The Snake on the Pole

Read: John 3:14-18, Numbers 21:4-9

Not far from the famous Scripture, “For God so loved the world . . .” in John 3:16, we come upon another passage that is more cryptic: “Just as Moses lifted up the snake in the desert, so the Son of Man must be lifted up, that everyone who believes in him may have eternal life.” (John 3:14-15) What is this “lifted up snake” thing all about?

We find the answer back in Numbers chapter 21. The Israelites were wandering in the desert after the Exodus from Egypt and, as was often the case, they were mumbling and grumbling against God, complaining about how miserable their life was. They were sinful and disobedient (just as we often are). And God brought a well-deserved punishment on them: poisonous snakes that slithered through the camp biting the people. The snakebites were fatal.

The people begged Moses to intercede with God on their behalf, and he did so. God, in His endless mercy, provided salvation from the punishment for sin: a bronze snake was crafted and lifted up on a pole. The bronze snake cured the poisonous snakebites. There was just one catch: salvation was not automatic just because the snake was lifted up. Each individual had to choose to turn his head and look at the snake in order to be saved. Anyone who refused to do so would die.

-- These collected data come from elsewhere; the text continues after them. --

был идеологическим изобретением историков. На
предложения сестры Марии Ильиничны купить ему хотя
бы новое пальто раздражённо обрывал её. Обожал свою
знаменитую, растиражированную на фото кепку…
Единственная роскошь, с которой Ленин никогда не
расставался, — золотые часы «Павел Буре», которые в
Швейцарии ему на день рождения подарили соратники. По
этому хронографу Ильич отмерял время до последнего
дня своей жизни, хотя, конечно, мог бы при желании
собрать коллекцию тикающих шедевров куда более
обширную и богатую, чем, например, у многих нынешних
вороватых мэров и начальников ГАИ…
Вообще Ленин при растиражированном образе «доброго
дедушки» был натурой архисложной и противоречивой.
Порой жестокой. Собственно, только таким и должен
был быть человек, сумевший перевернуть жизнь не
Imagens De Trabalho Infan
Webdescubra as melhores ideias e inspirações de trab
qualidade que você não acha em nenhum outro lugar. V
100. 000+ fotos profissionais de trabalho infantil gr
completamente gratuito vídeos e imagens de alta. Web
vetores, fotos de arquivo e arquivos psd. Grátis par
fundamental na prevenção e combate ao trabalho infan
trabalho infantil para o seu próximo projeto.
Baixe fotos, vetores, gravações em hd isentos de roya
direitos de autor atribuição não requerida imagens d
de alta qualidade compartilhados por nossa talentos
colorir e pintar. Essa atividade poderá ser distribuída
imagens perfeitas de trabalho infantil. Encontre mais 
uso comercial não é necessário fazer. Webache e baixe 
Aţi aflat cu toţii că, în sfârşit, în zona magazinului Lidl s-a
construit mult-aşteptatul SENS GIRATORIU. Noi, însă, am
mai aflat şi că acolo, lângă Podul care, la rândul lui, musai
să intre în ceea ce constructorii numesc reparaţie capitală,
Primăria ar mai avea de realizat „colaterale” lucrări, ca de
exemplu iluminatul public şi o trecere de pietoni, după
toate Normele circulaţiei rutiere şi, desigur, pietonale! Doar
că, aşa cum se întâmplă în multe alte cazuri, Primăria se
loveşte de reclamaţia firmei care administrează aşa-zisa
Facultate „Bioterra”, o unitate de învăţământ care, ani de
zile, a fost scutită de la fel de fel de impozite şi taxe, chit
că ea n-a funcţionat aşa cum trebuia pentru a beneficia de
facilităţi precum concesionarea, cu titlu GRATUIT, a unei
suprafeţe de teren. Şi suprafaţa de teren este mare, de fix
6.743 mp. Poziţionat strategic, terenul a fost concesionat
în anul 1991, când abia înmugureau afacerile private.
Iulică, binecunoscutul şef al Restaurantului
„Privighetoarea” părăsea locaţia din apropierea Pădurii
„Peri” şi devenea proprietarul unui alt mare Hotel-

The interesting thing is that Jesus himself said that his crucifixion would be just like Moses lifting the snake on the pole. Just like the snake, God provided Jesus on the cross to take away the penalty for our sins. And just like the snake on the pole, this salvation is not automatic because of Jesus’ completed work. We have to “look at the snake.” We have to turn our eyes upon Jesus and accept by faith His free gift of salvation.

Scripture doesn’t tell us whether any of the Jews refused to look at the snake, and died instead. Maybe some of them said, “I just don’t believe in bronze snakes,” or “the snake may be right for you, but it’s not my truth.” Today, however, we live in the world in which millions of people choose not to look at Jesus on the cross and put their faith in Him.

Maybe there are one or two who need to hear your testimony today.